The clock is ticking, but the regulation is seen by climate experts as a crucial step for California, and the other states that may follow its lead, to slash the greenhouse gas emissions that are making heat waves ever worse and more frequent. Gas-powered passenger vehicles and light-duty trucks make up more than half of U.S. transportation emissions, according to the Environmental Protection Agency.
“For the fifth largest economy to declare such a thing by 2035 is properly aggressive,” Dr. William Collins, the director of Berkeley Lab’s Climate and Ecosystem Sciences Division and Carbon Negative Initiative, told TechCrunch after the board approved the regulation.
Dr.
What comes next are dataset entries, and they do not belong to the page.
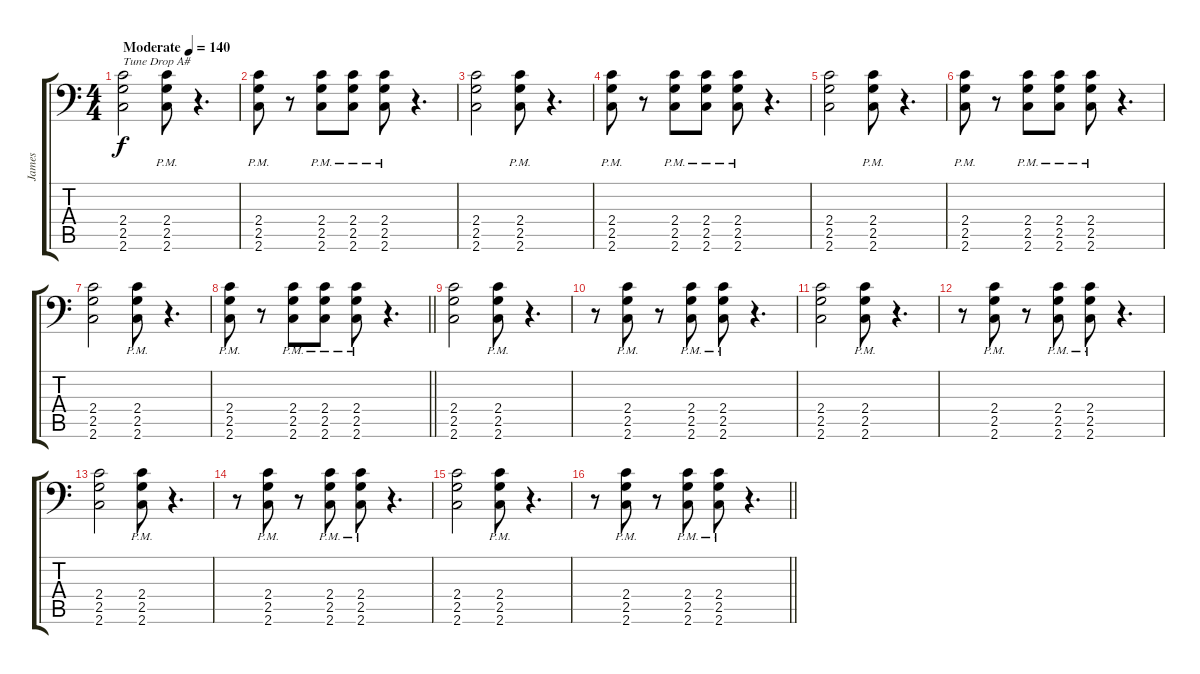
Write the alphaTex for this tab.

\track ("James" "James") {instrument distortionguitar}
\staff {score tabs}
\tuning (C4 G3 Eb3 Bb2 F2 Bb1) {hide}
\ts (4 4)
\tempo (140 "Moderate")
\clef f4
\ks c
(2.4 2.5 2.6).2{txt "Tune Drop A#" dy f instrument distortionguitar} (2.4{pm} 2.5{pm} 2.6{pm}).8 r.4{d} |
(2.4{pm} 2.5{pm} 2.6{pm}).8 r.8 (2.4{pm} 2.5{pm} 2.6{pm}).8 (2.4{pm} 2.5{pm} 2.6{pm}).8 (2.4{pm} 2.5{pm} 2.6{pm}).8 r.4{d} |
(2.4 2.5 2.6).2 (2.4{pm} 2.5{pm} 2.6{pm}).8 r.4{d} |
(2.4{pm} 2.5{pm} 2.6{pm}).8 r.8 (2.4{pm} 2.5{pm} 2.6{pm}).8 (2.4{pm} 2.5{pm} 2.6{pm}).8 (2.4{pm} 2.5{pm} 2.6{pm}).8 r.4{d} |
(2.4 2.5 2.6).2{volume 7} (2.4{pm} 2.5{pm} 2.6{pm}).8 r.4{d} |
(2.4{pm} 2.5{pm} 2.6{pm}).8 r.8 (2.4{pm} 2.5{pm} 2.6{pm}).8 (2.4{pm} 2.5{pm} 2.6{pm}).8 (2.4{pm} 2.5{pm} 2.6{pm}).8 r.4{d} |
(2.4 2.5 2.6).2 (2.4{pm} 2.5{pm} 2.6{pm}).8 r.4{d} |
\barLineRight lightlight
(2.4{pm} 2.5{pm} 2.6{pm}).8 r.8 (2.4{pm} 2.5{pm} 2.6{pm}).8 (2.4{pm} 2.5{pm} 2.6{pm}).8 (2.4{pm} 2.5{pm} 2.6{pm}).8 r.4{d} |
\section ("" "")
(2.4 2.5 2.6).2 (2.4{pm} 2.5{pm} 2.6{pm}).8 r.4{d} |
r.8 (2.4{pm} 2.5{pm} 2.6{pm}).8 r.8 (2.4{pm} 2.5{pm} 2.6{pm}).8 (2.4{pm} 2.5{pm} 2.6{pm}).8 r.4{d} |
(2.4 2.5 2.6).2 (2.4{pm} 2.5{pm} 2.6{pm}).8 r.4{d} |
r.8 (2.4{pm} 2.5{pm} 2.6{pm}).8 r.8 (2.4{pm} 2.5{pm} 2.6{pm}).8 (2.4{pm} 2.5{pm} 2.6{pm}).8 r.4{d} |
(2.4 2.5 2.6).2 (2.4{pm} 2.5{pm} 2.6{pm}).8 r.4{d} |
r.8 (2.4{pm} 2.5{pm} 2.6{pm}).8 r.8 (2.4{pm} 2.5{pm} 2.6{pm}).8 (2.4{pm} 2.5{pm} 2.6{pm}).8 r.4{d} |
(2.4 2.5 2.6).2 (2.4{pm} 2.5{pm} 2.6{pm}).8 r.4{d} |
\barLineRight lightlight
r.8 (2.4{pm} 2.5{pm} 2.6{pm}).8 r.8 (2.4{pm} 2.5{pm} 2.6{pm}).8 (2.4{pm} 2.5{pm} 2.6{pm}).8 r.4{d}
Anne Lusk, a researcher and teacher at Harvard’s School of Public Health, also said the timing was right in a call this week with TechCrunch.
“For the issue of mobile source air pollution, we need the policy immediately,” she said. Yet, because of other issues like range anxiety and income inequality, “I think 2035 is right,” she clarified, citing the time needed for automakers to release more affordable EVs, for more used EVs to hit secondary markets and for the U.S. to shore up its charging infrastructure. To that point: A recent J.D. Power survey spotlighted poorly maintained chargers and high prices as two key obstacles to EV adoption.
Crucially, the 2035 ban includes an exception for new plug-in hybrids. It also does not prohibit the sale of used gas-powered vehicles, nor does it forbid them from roads.
In the meantime, it’s hot as hell and only getting hotter. California maintains a list of cooling centers and tips for residents who are suffering from extreme heat, which is the deadliest form of extreme weather in the U.S., per the National Weather Service.